(DATA BELOW begins)

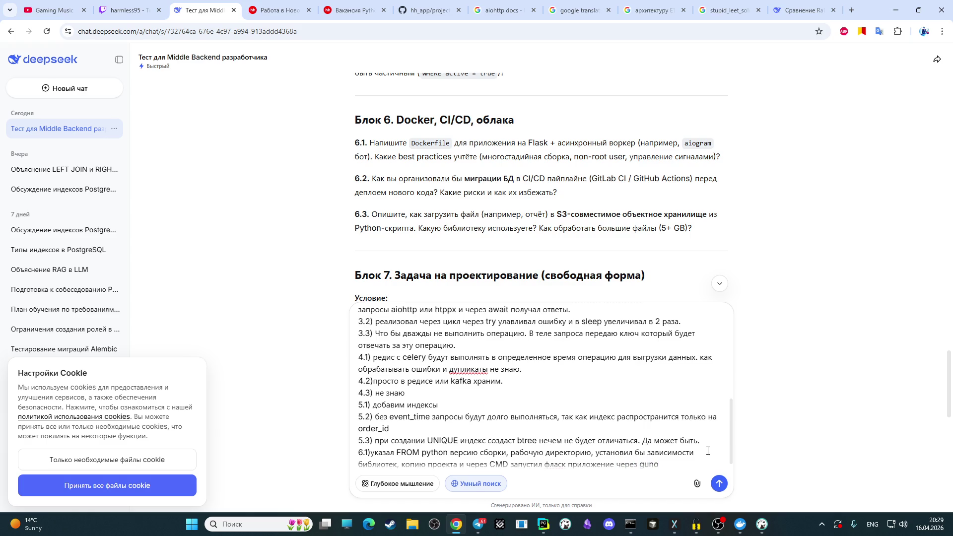
text(corn)
- Replace the wrong-layout text with the cache-reuse ordering rationale, then begin a '6.2)' line
scroll(532, 188, down, 1)
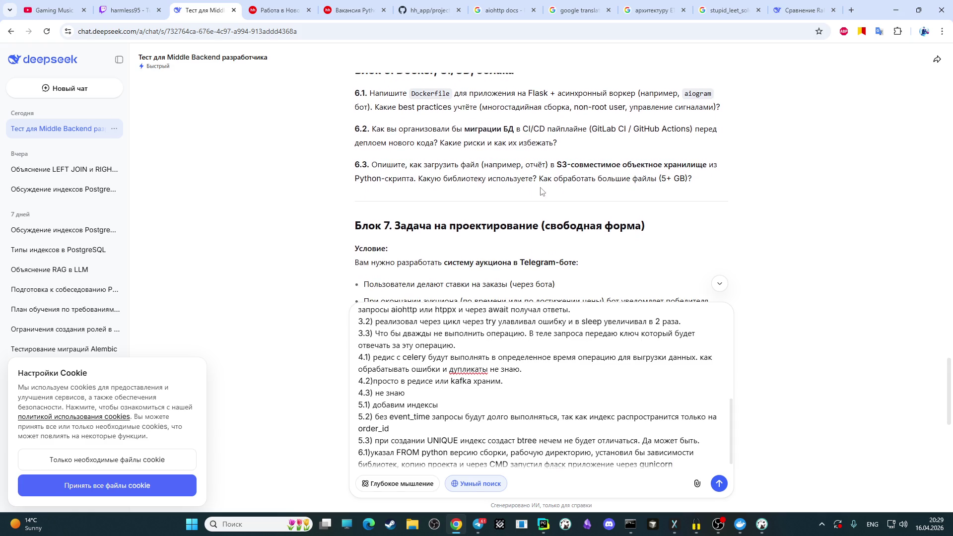
scroll(615, 407, down, 1)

(DATA BELOW ends)

### PROBLEM TO SOLVE:
Look over the listing above and copy each line that contains "scroll".

### RESULT:
scroll(532, 188, down, 1)
scroll(615, 407, down, 1)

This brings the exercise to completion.